Yet why do we have to do this? Why do these things exist in any community, let alone ours? Shouldn’t this be peaceful? Blissful? Magickal all the time? Yes and no.
While we hold an ideal, the process in striving for the ideal is as much the teacher as any esoteric text, ritual, or meditation. Community, in all its forms, forms a cauldron of consciousness. That cauldron is like a silver mirror, reflecting whatever we bring to it, showing us ourselves in deep and unexpected ways. The community—be it a class, coven, circle, or greater esoteric order—becomes both the container for the process and the teacher. And the process is the Great Work of the perennial tradition, to find divinity within, without, and all about us.
It is easy to appear enlightened and believe you are in control of your consciousness when there is no challenge to that belief. Community puts those assumptions to the test, often by people exhibiting our subconscious shadow traits and playing roles in repeating unresolved patterns from our lives. Each gives us an opportunity to handle the situation differently with the teachings of the Craft in mind, though it is easy to fall into our older familiar patterns that do not serve our highest good. Covens for good or ill often repeat family patterns, particularly when we begin to think of our community as family or tribe. Even in esoteric orders, there is the tendency to project our issues upon mentors, teachers, and leaders, which can lead to difficulty distinguishing what is their behavior and what is our interpretation of that behavior through the lens of our previous experience.
When we dive deeper, though the experience of initiatory training and volunteering, we are signing up to enter the cauldron of community and to be taught by the community itself as a mirror.

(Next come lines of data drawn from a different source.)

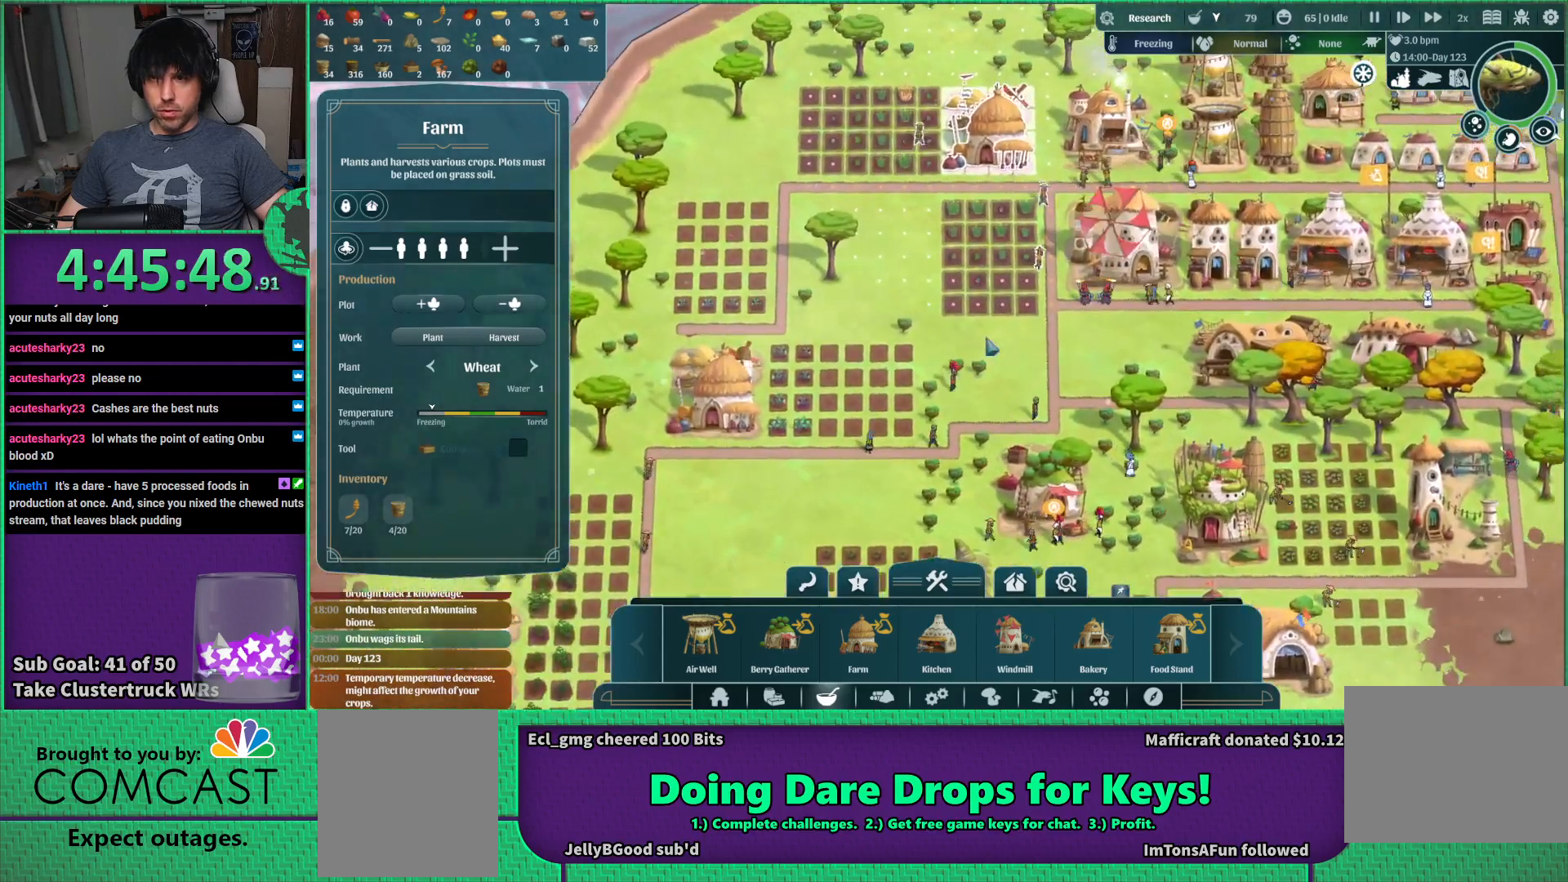
{"keys": [], "events": [[34, "w", "up"]]}
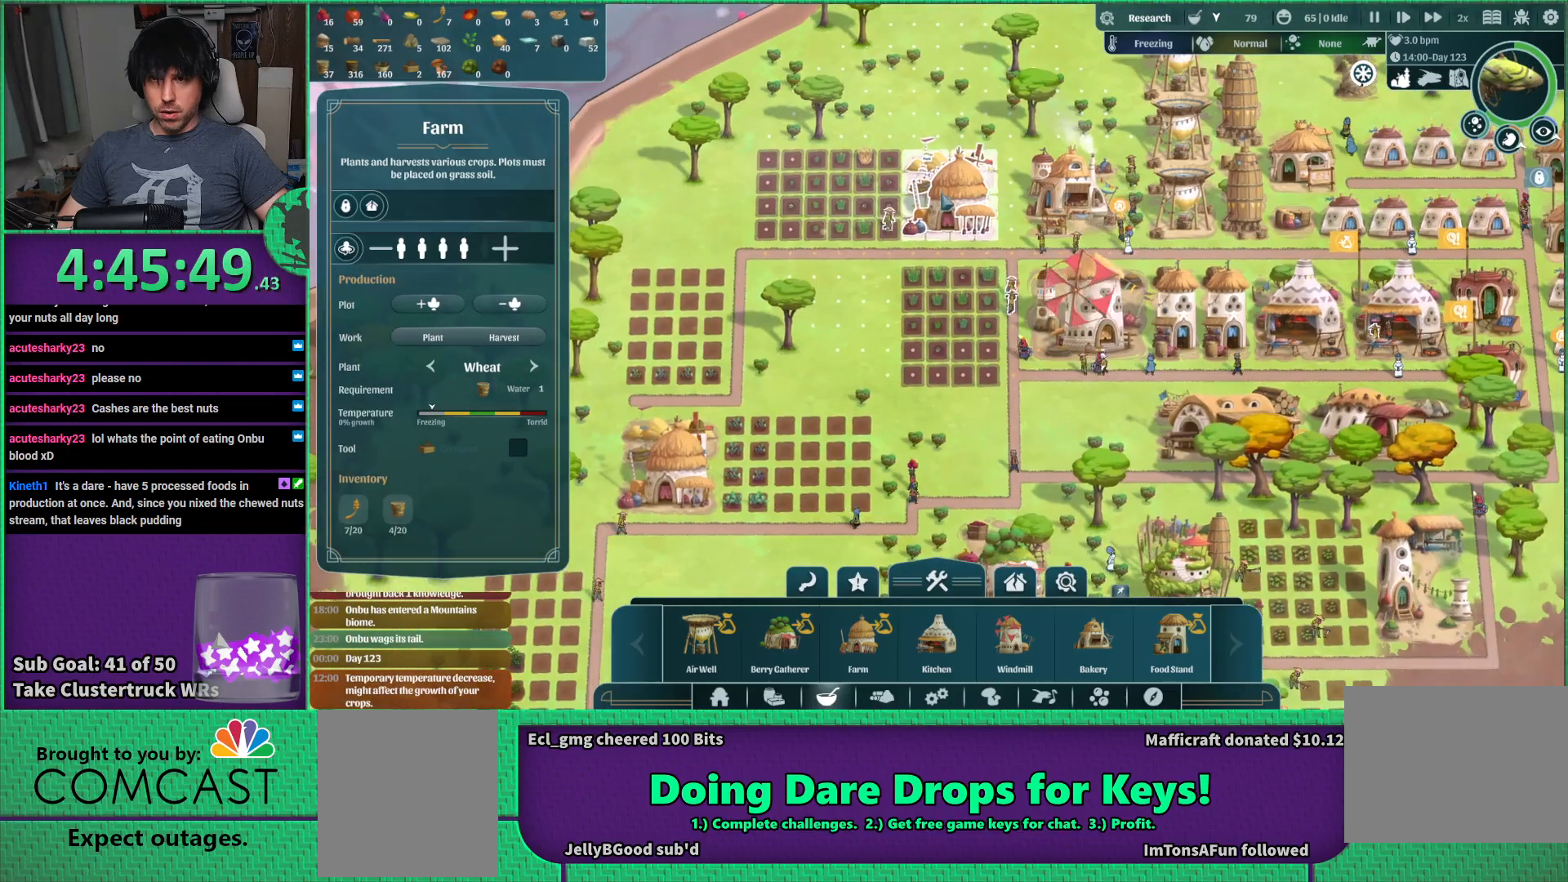
{"keys": [], "events": []}
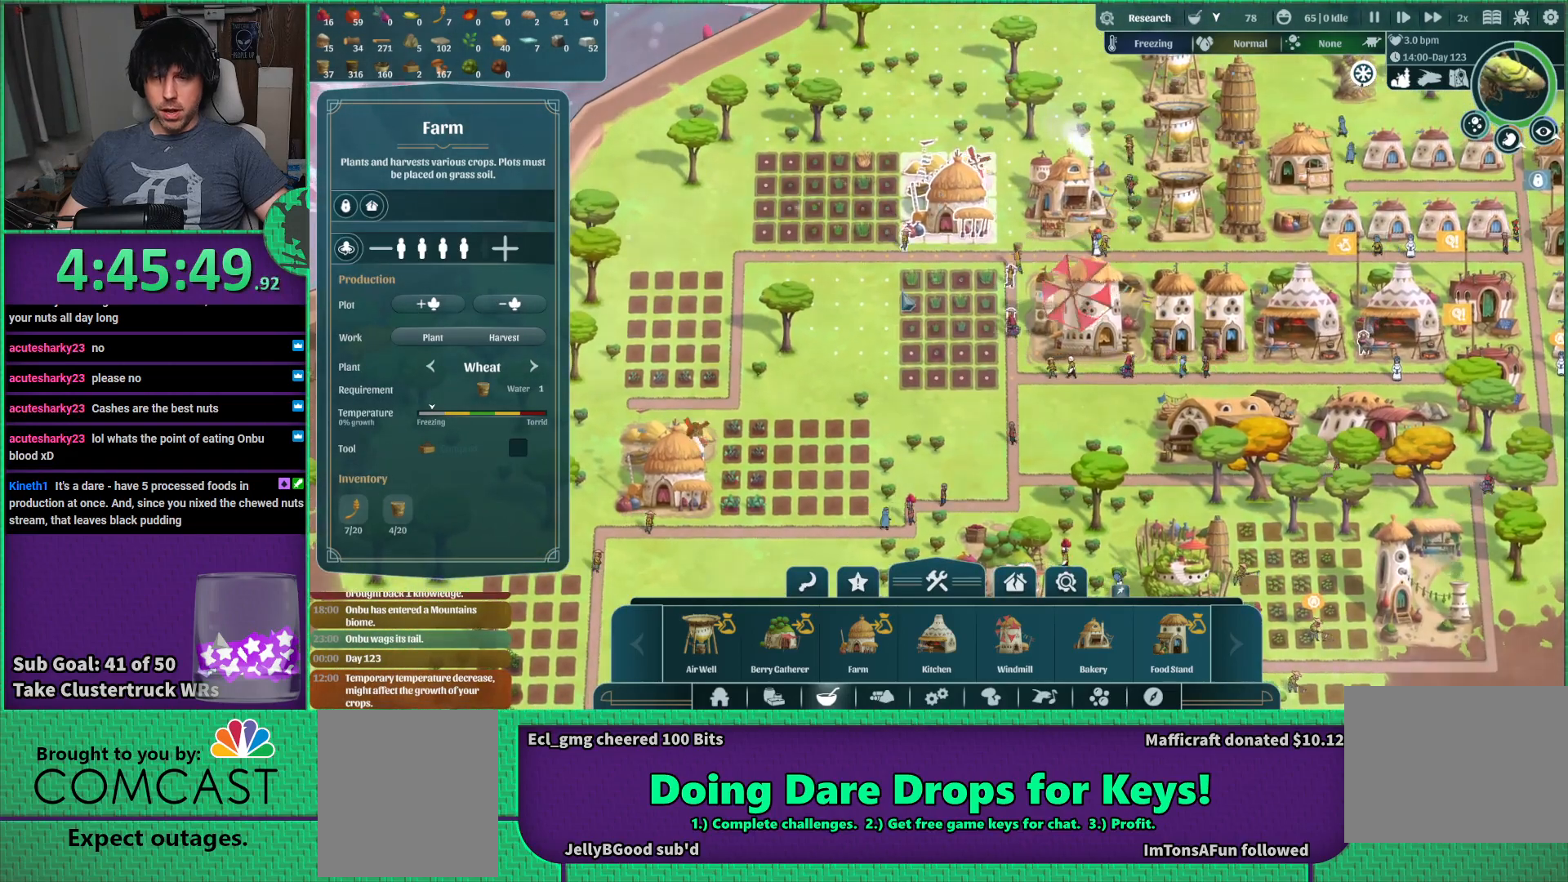
{"keys": [], "events": []}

If we are not ready and willing to do that, we might want to do solitary study. Our friction is “grist to the mill” to grind our “corn” in the baking of the bread of the initiate, as taught in the Miracle of Bread. Our difficulties are the irritation that forms the luminous pearl. Our seeming enemies are the “guardians of the gate” at the doors of the underworld, forcing us to examine and release what does not serve to find our authentic power. Our conflicts are the alchemical process, within and without, to bring about the perfected stone.
People play out all sorts of games and patterns, usually unconsciously, and provide the dreaded “opportunities for personal development” that we need in our community work. Some specific communities, such as an order like the Temple of Witchcraft, consciously acknowledge that process in our training. There is also a wide array of magickal and social groups within the greater Pagan communities that don’t share this ethos, yet nonetheless provide those same challenging opportunities for us.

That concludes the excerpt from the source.